3.6.3. Methodology Validation

The method was validated for specificity, precision, linearity, limit of quantification (LOQ), stability, repeatability and accuracy. The specificity of this method was evaluated by comparing the chromatograms of the study samples, reagent blanks and the standards. Linearity test solutions were prepared by diluting the mixed standards stock solution. The curve of regression between peak areas and concentration were calculated for the nine compounds.
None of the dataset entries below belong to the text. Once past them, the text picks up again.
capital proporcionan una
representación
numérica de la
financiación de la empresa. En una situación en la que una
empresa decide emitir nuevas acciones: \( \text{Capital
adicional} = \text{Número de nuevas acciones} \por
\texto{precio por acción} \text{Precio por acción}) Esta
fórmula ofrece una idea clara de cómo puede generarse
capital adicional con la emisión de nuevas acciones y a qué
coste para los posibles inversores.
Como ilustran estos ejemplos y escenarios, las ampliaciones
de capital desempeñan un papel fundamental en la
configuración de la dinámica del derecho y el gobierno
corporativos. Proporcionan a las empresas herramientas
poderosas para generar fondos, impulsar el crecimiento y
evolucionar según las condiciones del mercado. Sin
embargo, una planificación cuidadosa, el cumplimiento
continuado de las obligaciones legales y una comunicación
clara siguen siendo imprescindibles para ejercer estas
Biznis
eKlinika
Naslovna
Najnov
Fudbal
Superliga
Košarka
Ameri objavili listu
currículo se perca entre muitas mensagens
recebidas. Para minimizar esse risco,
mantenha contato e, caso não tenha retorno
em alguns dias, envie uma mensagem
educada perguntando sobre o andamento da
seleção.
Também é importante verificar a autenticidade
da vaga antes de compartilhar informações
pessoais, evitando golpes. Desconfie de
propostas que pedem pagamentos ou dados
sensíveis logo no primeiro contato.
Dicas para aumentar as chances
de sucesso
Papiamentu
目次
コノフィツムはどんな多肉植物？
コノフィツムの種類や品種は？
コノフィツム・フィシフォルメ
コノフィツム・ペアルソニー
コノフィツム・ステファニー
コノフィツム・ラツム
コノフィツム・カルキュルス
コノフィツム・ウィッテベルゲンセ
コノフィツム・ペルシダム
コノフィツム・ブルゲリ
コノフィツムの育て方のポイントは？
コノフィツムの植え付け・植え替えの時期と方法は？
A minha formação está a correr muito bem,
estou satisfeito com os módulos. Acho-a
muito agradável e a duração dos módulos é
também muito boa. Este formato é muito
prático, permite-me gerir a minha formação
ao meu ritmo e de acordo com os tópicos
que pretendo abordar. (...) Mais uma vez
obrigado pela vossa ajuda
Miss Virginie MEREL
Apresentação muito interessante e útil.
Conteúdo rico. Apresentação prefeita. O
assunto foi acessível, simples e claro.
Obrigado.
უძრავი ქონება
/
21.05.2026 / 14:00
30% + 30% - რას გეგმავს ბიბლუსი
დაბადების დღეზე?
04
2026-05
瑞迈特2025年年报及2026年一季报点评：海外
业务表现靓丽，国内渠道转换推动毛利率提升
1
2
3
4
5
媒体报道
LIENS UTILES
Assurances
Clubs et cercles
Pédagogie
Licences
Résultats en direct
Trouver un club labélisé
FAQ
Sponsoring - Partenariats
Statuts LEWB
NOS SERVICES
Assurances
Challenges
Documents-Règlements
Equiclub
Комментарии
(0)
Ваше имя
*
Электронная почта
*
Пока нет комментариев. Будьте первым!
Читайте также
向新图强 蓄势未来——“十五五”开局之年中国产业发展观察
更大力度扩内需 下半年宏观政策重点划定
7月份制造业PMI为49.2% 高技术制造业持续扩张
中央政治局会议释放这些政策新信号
The LOQs for the nine compounds were estimated by injecting a series of dilute solutions at known concentration. Precision was determined by analyzing the same sample solution six times within one day. The sample stability was determined by analyzing a single sample solution that was stored at room temperature for 0, 2, 4, 8, 12, and 24 h. Repeatability was determined by analyzing six separate samples from the same source. The accuracy of the assay method was evaluated with the recovery of the standards from samples. Three different quantities (low, medium, high) of the authentic standards were added to the known real sample. The mixtures were extracted as described in Section 3.6.1 and were analyzed using the developed UPLC-MS/MS method.

4. Conclusions

In this study, integrated phytochemical analysis and network pharmacology approaches were used to explore the quality control markers for the quality assessment of red clover. Firstly, UPLC-ESI-Orbitrap MS/MS was used to identify the compounds in different parts of red clover. A total of 28 compounds were indeed identified in stem, leaf and flower. The relative contents of the identified compounds are generally low in stems, high in leaves and flowers, and the species are almost consistent. Then, based on the traditional clinical efficacy of red clover and the identified compounds, a “compound-target-function” network was constructed using a network pharmacology method. Nine compounds of chlorogenic acid, daidzin, calycosin-7-O-β-d-glucoside, genistin, ononin, daidzein, genistein, formononetin, and biochanin A were selected as the potential quality control markers. Furthermore, the nine potential quality control markers were confirmed in the rat plasma by UPLC-MS. Finally, a novel method for simultaneously detecting the nine quality control markers was developed by UPLC-QQQ-MS and applied to assess the quality of 15 batches of the red clover samples with different origins. This study provides new strategies to explore the quality control markers and developed a novel method for the quality assessment of Trifolium pratense L.